--- START OF PROVIDED PASSAGE ---

GRE¶
Basic configuration¶
GRE protocol provides a simple and general mechanism to encapsulate a network layer protocol in another network layer protocol. It is defined in RFC 2784.
This interface is point to point. So its configuration is different from ethernet interfaces (arp/ndp, dhcp are not available).
To configure GRE, enter the context interface
type gre
from the VRF in
which you plan to define a GRE interface.
Here is an example of a GRE named tunnel1
, with connecting the local address
1.1.1.1
and the remote address 2.2.2.2
:
vrouter running vrf main# interface gre tunnel1
vrouter running gre tunnel1#! local 1.1.1.1 remote 2.2.2.2
vrouter running gre tunnel1# commit
Let’s fetch the state after committing this configuration:
vrouter running vrf main# interface gre tunnel1
vrouter running gre tunnel1# show state
gre tunnel1
remote 2.2.2.2
enabled true
oper-status UP
mtu 1476
local 1.1.1.1
counters
in-octets 0
out-octets 0
in-errors 0
in-unicast-pkts 0
in-discards 0
out-unicast-pkts 0
out-errors 0
out-discards 0
..
ipv6
address fe80::200:5efe:101:101/64
..
..
The same configuration can be made using this NETCONF XML configuration:
vrouter running gre tunnel1# show config xml absolute
<config xmlns="urn:6wind:vrouter">
<vrf>
<name>main</name>
<interface xmlns="urn:6wind:vrouter/interface">
<gre xmlns="urn:6wind:vrouter/gre">
<name>tunnel1</name>
<enabled>true</enabled>
(...)
<local>1.1.1.1</local>
<remote>2.2.2.2</remote>
</gre>
</interface>
</vrf>
</config>
Link VRF¶
A GRE interface may perform cross-VRF, i.e change the VRF of encapsulated and decapsulated packets:
vrouter running vrf main# interface gre tunnel1
vrouter running gre tunnel1# link-vrf wan
The link VRF is the VRF of encapsulated packets. The interface VRF is the VRF of output packets before encapsulation and of input packets after decapsulation.
GRE key¶
The GRE key is an extension defined in RFC 2890. It is an optional 32 bit field that enables to identify an individual traffic flow or service within a GRE tunnel.

--- END OF PROVIDED PASSAGE ---
--- START OF RECORDS SHOWN ---

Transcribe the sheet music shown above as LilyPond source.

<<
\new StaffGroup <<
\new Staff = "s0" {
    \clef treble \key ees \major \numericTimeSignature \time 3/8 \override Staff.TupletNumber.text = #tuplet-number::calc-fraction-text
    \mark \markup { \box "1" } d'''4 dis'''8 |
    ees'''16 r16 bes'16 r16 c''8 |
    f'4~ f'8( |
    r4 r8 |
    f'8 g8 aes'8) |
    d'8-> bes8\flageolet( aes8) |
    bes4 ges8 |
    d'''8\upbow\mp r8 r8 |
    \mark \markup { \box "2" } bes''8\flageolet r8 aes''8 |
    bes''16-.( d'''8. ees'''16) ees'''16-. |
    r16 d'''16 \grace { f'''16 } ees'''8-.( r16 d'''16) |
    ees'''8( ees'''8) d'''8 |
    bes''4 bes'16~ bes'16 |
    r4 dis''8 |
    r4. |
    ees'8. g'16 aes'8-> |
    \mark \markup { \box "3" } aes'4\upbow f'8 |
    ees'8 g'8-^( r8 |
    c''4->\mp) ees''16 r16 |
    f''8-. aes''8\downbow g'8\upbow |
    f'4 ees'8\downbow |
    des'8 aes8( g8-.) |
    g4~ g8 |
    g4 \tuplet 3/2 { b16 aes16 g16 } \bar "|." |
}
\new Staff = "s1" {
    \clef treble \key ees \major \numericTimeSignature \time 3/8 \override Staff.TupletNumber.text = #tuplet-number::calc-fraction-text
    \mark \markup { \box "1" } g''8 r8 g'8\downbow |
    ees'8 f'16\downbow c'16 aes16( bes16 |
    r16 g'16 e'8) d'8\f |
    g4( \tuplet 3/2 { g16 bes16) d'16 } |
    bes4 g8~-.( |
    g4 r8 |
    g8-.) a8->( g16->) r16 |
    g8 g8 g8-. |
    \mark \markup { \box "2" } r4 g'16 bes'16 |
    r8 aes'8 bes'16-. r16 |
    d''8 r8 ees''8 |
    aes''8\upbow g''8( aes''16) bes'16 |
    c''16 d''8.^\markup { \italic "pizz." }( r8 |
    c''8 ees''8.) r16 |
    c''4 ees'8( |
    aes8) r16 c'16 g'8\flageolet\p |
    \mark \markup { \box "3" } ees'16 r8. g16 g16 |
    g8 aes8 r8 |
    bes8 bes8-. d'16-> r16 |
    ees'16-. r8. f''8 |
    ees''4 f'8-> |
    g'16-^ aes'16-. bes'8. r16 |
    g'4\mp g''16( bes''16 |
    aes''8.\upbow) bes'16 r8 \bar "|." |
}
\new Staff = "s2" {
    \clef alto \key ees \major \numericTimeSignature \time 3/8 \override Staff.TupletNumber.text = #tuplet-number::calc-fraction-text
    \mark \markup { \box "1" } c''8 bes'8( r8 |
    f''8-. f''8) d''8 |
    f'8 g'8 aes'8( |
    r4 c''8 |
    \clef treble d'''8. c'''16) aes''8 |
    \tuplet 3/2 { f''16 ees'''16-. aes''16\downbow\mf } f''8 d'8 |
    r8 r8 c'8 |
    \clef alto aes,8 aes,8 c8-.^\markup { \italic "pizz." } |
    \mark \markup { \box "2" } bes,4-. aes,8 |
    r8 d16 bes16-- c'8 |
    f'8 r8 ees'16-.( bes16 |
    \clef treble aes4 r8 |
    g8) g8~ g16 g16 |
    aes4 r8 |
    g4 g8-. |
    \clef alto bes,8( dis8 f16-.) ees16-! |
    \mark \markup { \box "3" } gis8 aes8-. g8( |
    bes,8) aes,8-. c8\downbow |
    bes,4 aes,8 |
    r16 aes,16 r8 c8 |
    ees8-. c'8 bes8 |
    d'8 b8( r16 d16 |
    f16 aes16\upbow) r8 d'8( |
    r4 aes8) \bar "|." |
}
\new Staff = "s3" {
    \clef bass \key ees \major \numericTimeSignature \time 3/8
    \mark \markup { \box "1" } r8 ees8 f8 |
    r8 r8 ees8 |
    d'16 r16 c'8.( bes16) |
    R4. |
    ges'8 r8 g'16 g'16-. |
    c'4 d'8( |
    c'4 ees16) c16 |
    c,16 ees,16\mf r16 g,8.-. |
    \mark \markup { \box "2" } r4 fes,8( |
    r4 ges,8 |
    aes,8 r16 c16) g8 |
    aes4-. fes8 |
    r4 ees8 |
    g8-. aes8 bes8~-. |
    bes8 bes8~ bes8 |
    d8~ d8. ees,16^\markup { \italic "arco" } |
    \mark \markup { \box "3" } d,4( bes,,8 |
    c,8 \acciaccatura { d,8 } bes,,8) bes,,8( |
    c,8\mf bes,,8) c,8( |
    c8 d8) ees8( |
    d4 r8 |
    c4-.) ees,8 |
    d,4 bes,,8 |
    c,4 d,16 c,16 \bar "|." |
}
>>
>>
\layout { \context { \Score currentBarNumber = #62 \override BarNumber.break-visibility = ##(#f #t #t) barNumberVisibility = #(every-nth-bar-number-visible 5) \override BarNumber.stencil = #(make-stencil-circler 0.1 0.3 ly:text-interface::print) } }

--- END OF RECORDS SHOWN ---

■ WHAT IS REQUIRED
In the GRE configuration guide, reproduce the passage between "<local>1.1.1.1</local>" and "a GRE tunnel.", inclusive, word for word. The lines of written music play no part in this and can be left aside.

■ RESPONSE
<local>1.1.1.1</local>
<remote>2.2.2.2</remote>
</gre>
</interface>
</vrf>
</config>
Link VRF¶
A GRE interface may perform cross-VRF, i.e change the VRF of encapsulated and decapsulated packets:
vrouter running vrf main# interface gre tunnel1
vrouter running gre tunnel1# link-vrf wan
The link VRF is the VRF of encapsulated packets. The interface VRF is the VRF of output packets before encapsulation and of input packets after decapsulation.
GRE key¶
The GRE key is an extension defined in RFC 2890. It is an optional 32 bit field that enables to identify an individual traffic flow or service within a GRE tunnel.